Under Labour, the investment to tackle health inequalities is being made—nowhere more so than in the new medical school at Keele university in Newcastle-under-Lyme, which was given the green light by my right hon. Friend the Member for Barrow and Furness (Mr. Hutton) shortly after he became a Minister of State at the Department of Health in 1999. He is to visit Chesterton in my constituency next month: he will always be welcome there, and I hope that he will find time to open our new town centre practice. Our first medical students are now training at Keele and what has proudly become the University hospital of North Staffordshire. By 2009, Keele medical school will be hosting its full complement of 610 medical students. It is therefore already playing its full part in training extra new doctors for the country as a whole, and local people hope that many will choose to stay in north Staffordshire and help us to overcome our historical difficulties of recruitment.

Labour's investment in north Staffordshire's local NHS, which the Budget continues, is playing a vital role in a much bigger vision of the regeneration of the area as a whole. As well as playing host to a new medical school, Keele university is developing a science park, attracting businesses involved in medical technology and building what is known in the trade as a medical cluster. It is now the home of cutting-edge biotechnology firms such as Biocomposites—a company that develops synthetic devices for tissue regeneration. I was delighted to play a small part in its decision to relocate to Keele, rather than go to Florida or elsewhere overseas.
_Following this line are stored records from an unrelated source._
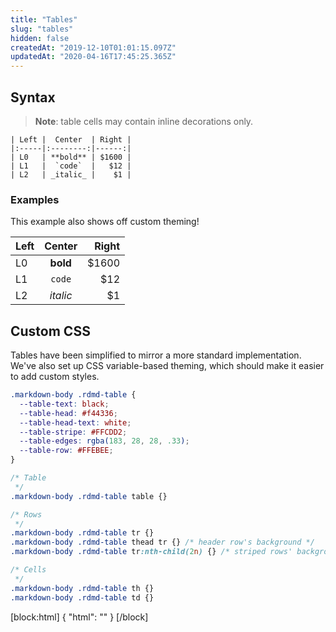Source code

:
 ```yaml
---
title: "Tables"
slug: "tables"
hidden: false
createdAt: "2019-12-10T01:01:15.097Z"
updatedAt: "2020-04-16T17:45:25.365Z"
---
```

## Syntax

> **Note**: table cells may contain inline decorations only.

    | Left |  Center  | Right |
    |:-----|:--------:|------:|
    | L0   | **bold** | $1600 |
    | L1   |  `code`  |   $12 |
    | L2   | _italic_ |    $1 |

### Examples

This example also shows off custom theming!

| Left |  Center  | Right |
|:-----|:--------:|------:|
| L0   | **bold** | $1600 |
| L1   |  `code`  |   $12 |
| L2   | _italic_ |    $1 |

## Custom CSS

Tables have been simplified to mirror a more standard implementation. We've also set up CSS variable-based theming, which should make it easier to add custom styles.

```scss CSS Variables
.markdown-body .rdmd-table {
  --table-text: black;
  --table-head: #f44336;
  --table-head-text: white;
  --table-stripe: #FFCDD2;
  --table-edges: rgba(183, 28, 28, .33);
  --table-row: #FFEBEE;
}
```
```scss CSS Selectors
/* Table
 */
.markdown-body .rdmd-table table {}

/* Rows
 */
.markdown-body .rdmd-table tr {}
.markdown-body .rdmd-table thead tr {} /* header row's background */
.markdown-body .rdmd-table tr:nth-child(2n) {} /* striped rows' background */

/* Cells
 */
.markdown-body .rdmd-table th {}
.markdown-body .rdmd-table td {}
```
[block:html]
{
  "html": "<style>\n  .markdown-body .rdmd-table {\n    --table-text: black;\n    --table-head: #f44336;\n    --table-head-text: white;\n    --table-stripe: #FFCDD2;\n    --table-edges: rgba(183, 28, 28, .33);\n    --table-row: #FFEBEE;\n  }\n</style>"
}
[/block]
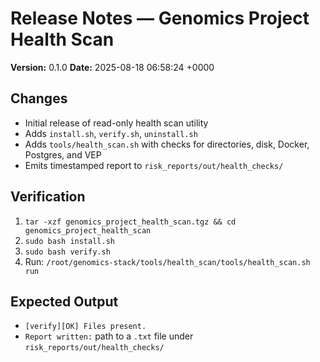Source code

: # Release Notes — Genomics Project Health Scan

**Version:** 0.1.0
**Date:** 2025-08-18 06:58:24 +0000

## Changes
- Initial release of read-only health scan utility
- Adds `install.sh`, `verify.sh`, `uninstall.sh`
- Adds `tools/health_scan.sh` with checks for directories, disk, Docker, Postgres, and VEP
- Emits timestamped report to `risk_reports/out/health_checks/`

## Verification
1. `tar -xzf genomics_project_health_scan.tgz && cd genomics_project_health_scan`
2. `sudo bash install.sh`
3. `sudo bash verify.sh`
4. Run: `/root/genomics-stack/tools/health_scan/tools/health_scan.sh run`

## Expected Output
- `[verify][OK] Files present.`
- `Report written:` path to a `.txt` file under `risk_reports/out/health_checks/`
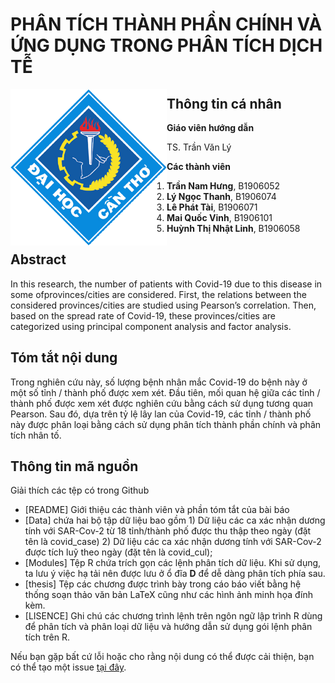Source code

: # PHÂN TÍCH THÀNH PHẦN CHÍNH VÀ ỨNG DỤNG TRONG PHÂN TÍCH DỊCH TỄ

<img src="layout_set_logo.gif" align="left" alt="" width="250"/>

## Thông tin cá nhân
**Giáo viên hướng dẫn**

TS. Trần Văn Lý

**Các thành viên**
1. **Trần Nam Hưng**, B1906052
2. **Lý Ngọc Thanh**, B1906074
3. **Lê Phát Tài**, B1906071
4. **Mai Quốc Vinh**, B1906101
5. **Huỳnh Thị Nhật Linh**, B1906058


## Abstract

In this research, the number of patients with Covid-19 due to this disease in some ofprovinces/cities are considered. First, the relations between the considered provinces/cities are studied using Pearson’s correlation. Then, based on the spread rate of Covid-19, these provinces/cities are categorized using principal component analysis and factor analysis. 

## Tóm tắt nội dung
Trong nghiên cứu này, số lượng bệnh nhân mắc Covid-19 do bệnh này ở một số tỉnh / thành phố được xem xét. Đầu tiên, mối quan hệ giữa các tỉnh / thành phố được xem xét được nghiên cứu bằng cách sử dụng tương quan Pearson. Sau đó, dựa trên tỷ lệ lây lan của Covid-19, các tỉnh / thành phố này được phân loại bằng cách sử dụng phân tích thành phần chính và phân tích nhân tố.


## Thông tin mã nguồn
Giải thích các tệp có trong Github
* [README] Giới thiệu các thành viên và phần tóm tắt của bài báo
* [Data] chứa hai bộ tập dữ liệu bao gồm 1) Dữ liệu các ca xác nhận dương tính với SAR-Cov-2 từ 18 tỉnh/thành phố được thu thập theo ngày (đặt tên là covid\_case) 2) Dữ liệu các ca xác nhận dương tính với SAR-Cov-2 được tích luỹ theo ngày (đặt tên là covid\_cul);
*	[Modules] Tệp R chứa trích gọn các lệnh phân tích dữ liệu. Khi sử dụng, ta lưu ý việc hạ tải nên được lưu ở ổ đĩa **D** để dễ dàng phân tích phía sau. 
*	[thesis] Tệp các chương được trình bày trong cáo báo viết bằng hệ thống soạn thảo văn bản LaTeX cũng như các hình ảnh minh họa đính kèm.
*	[LISENCE] Ghi chú các chương trình lệnh trên ngôn ngữ lập trình R dùng để phân tích và phân loại dữ liệu và hướng dẫn sử dụng gói lệnh phân tích trên R.

Nếu bạn gặp bất cứ lỗi hoặc cho rằng nội dung có thể được cải thiện, bạn có thể tạo một issue [tại đây](https://github.com/hungtrannam/PCA_for_Covid19/issues).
The new hospital and other health and regeneration initiatives such as housing market renewal provide opportunities to exploit and develop construction skills. Our regional development agency, Advantage West Midlands, has just backed a new construction skills centre of excellence in north Staffordshire. In the context of regeneration, we are looking closely at the Chancellor's plans to relocate Government agencies to the regions. Envious eyes are being cast over the National Institute for Clinical Excellence and health and safety bodies.

In our local NHS, we can continue to implement 21st-century health care only with the sort of investment that was confirmed by the Chancellor last week: a 7 per cent.-plus real-terms increase in resources each year to 2008. Patients want that investment. They do not want passports, visas or vouchers; they want investment in our NHS—investment that makes our NHS safe and that we can only trust a Labour Government to make.